The European Commission on Tuesday unveiled a proposal to suspend the visa facilitation agreement between the European Union and Russia, which would make it more expensive and harder for Russians to travel to EU member states.
European Home Affairs Commissioner Ylva Johansson announced the proposal in a news conference in Brussels, saying there is “no basis for a privileged relationship between Russia” and the European Union following Russia’s invasion of Ukraine.
This comes after European foreign ministers last week reached political consensus to fully suspend the visa agreement.
“The proposal to suspend the Visa Facilitation Agreement will put an end to all facilitations for Russian citizens applying for a short-stay visa to the Schengen area,” a European Commission news release said Tuesday.
Johansson stressed that the proposal will ensure that “Russian citizens will no longer enjoy privileged access to the EU.”

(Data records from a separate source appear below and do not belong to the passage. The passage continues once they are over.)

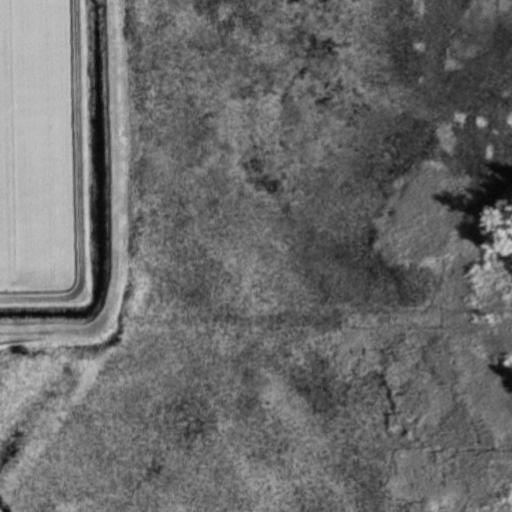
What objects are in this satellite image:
crop: (40, 150)
crop: (1, 508)
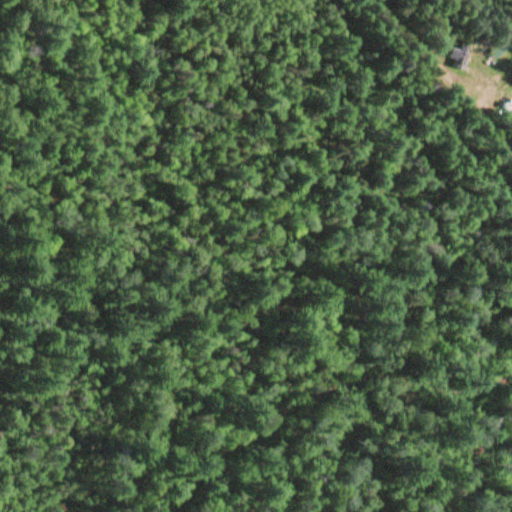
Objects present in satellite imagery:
building: (457, 56)
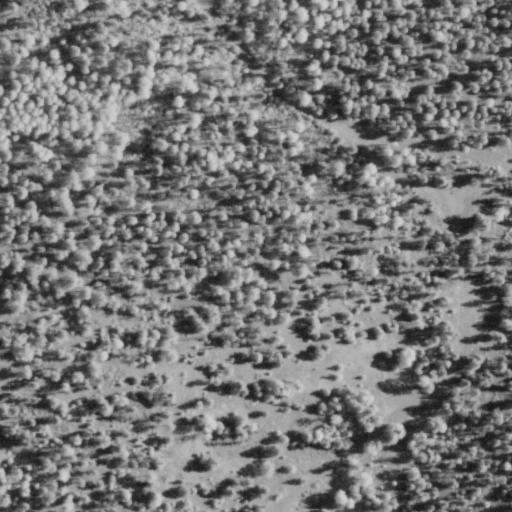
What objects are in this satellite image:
road: (475, 254)
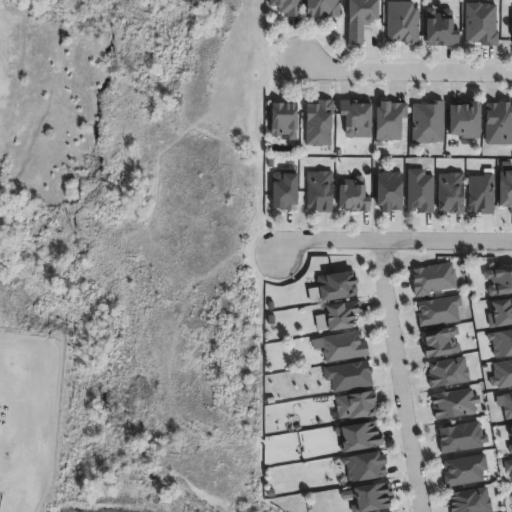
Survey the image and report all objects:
building: (285, 7)
building: (282, 8)
building: (320, 8)
building: (317, 10)
building: (359, 19)
building: (355, 21)
building: (400, 22)
building: (479, 23)
building: (398, 26)
building: (439, 26)
building: (511, 26)
building: (477, 27)
building: (510, 29)
building: (434, 31)
road: (403, 72)
building: (354, 118)
building: (389, 119)
building: (282, 120)
building: (353, 120)
building: (463, 120)
building: (281, 121)
building: (386, 121)
building: (425, 121)
building: (461, 121)
building: (317, 122)
building: (497, 122)
building: (426, 123)
building: (316, 124)
building: (497, 126)
building: (282, 189)
building: (504, 189)
building: (318, 190)
building: (418, 190)
building: (279, 191)
building: (387, 191)
building: (317, 192)
building: (449, 192)
building: (479, 193)
building: (503, 193)
building: (351, 194)
building: (384, 194)
building: (416, 194)
building: (447, 195)
building: (478, 197)
building: (349, 199)
road: (392, 240)
building: (432, 278)
building: (434, 278)
building: (499, 278)
building: (498, 280)
building: (334, 283)
building: (335, 285)
building: (439, 308)
building: (500, 310)
building: (438, 311)
building: (500, 311)
building: (341, 312)
building: (340, 314)
building: (441, 340)
building: (501, 340)
building: (344, 342)
building: (439, 342)
building: (499, 342)
building: (341, 345)
building: (450, 370)
building: (446, 372)
building: (502, 372)
building: (500, 373)
building: (349, 374)
building: (346, 376)
road: (397, 376)
building: (454, 401)
building: (453, 403)
building: (508, 403)
building: (357, 404)
building: (355, 405)
building: (504, 405)
building: (510, 434)
building: (359, 436)
building: (361, 436)
building: (460, 436)
building: (510, 437)
building: (463, 438)
building: (363, 466)
building: (509, 466)
building: (366, 467)
building: (463, 470)
building: (467, 470)
building: (508, 471)
building: (511, 496)
building: (368, 497)
building: (371, 497)
building: (468, 500)
building: (474, 501)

Russians trying to enter the EU for tourism and leisure purposes will face a “longer” and “more expensive” process, the commissioner said. There will also be more restrictions for multiple entry visas, Johansson added.
As part of this, the visa fee will increase from 35 euros ($34.66) to 80 euros ($79.23) while the deadline for a decision from consulates will increase from 10 days to 15 days. Visa applicants will also have to submit a longer list of documentary evidence when applying for a visa, according to the press release.
Despite the suspension, the EU will remain “open to certain categories of Russian visa applicants traveling for essential purposes, including notably family members of EU citizens, journalists, dissidents and civil society representatives,” according to the news release.
What comes next?: The commission must now wait for the European Council to consider the proposal to scrap the visa agreement in its entirety, the press release said. If approved by the European Council, the suspension will come into force on the second day after its publication in the Official Journal of the European Union.
The bloc announced in the press release that it is also proposing a “common EU approach for the non-recognition of Russian passports issued in occupied foreign regions, as Russia currently extends the practice of issuing ordinary Russian passports to more non-government-controlled areas of Ukraine, in particular the Kherson and Zaporizhzhia regions.”
The EU stressed that its visa facilitation agreements “are based on mutual trust and respect for common values between the EU and the given country.”
“Russia’s invasion of Ukraine is incompatible with a trustful relationship and runs counter to the spirit of partnership on which Visa Facilitation Agreements are based,” the blog added.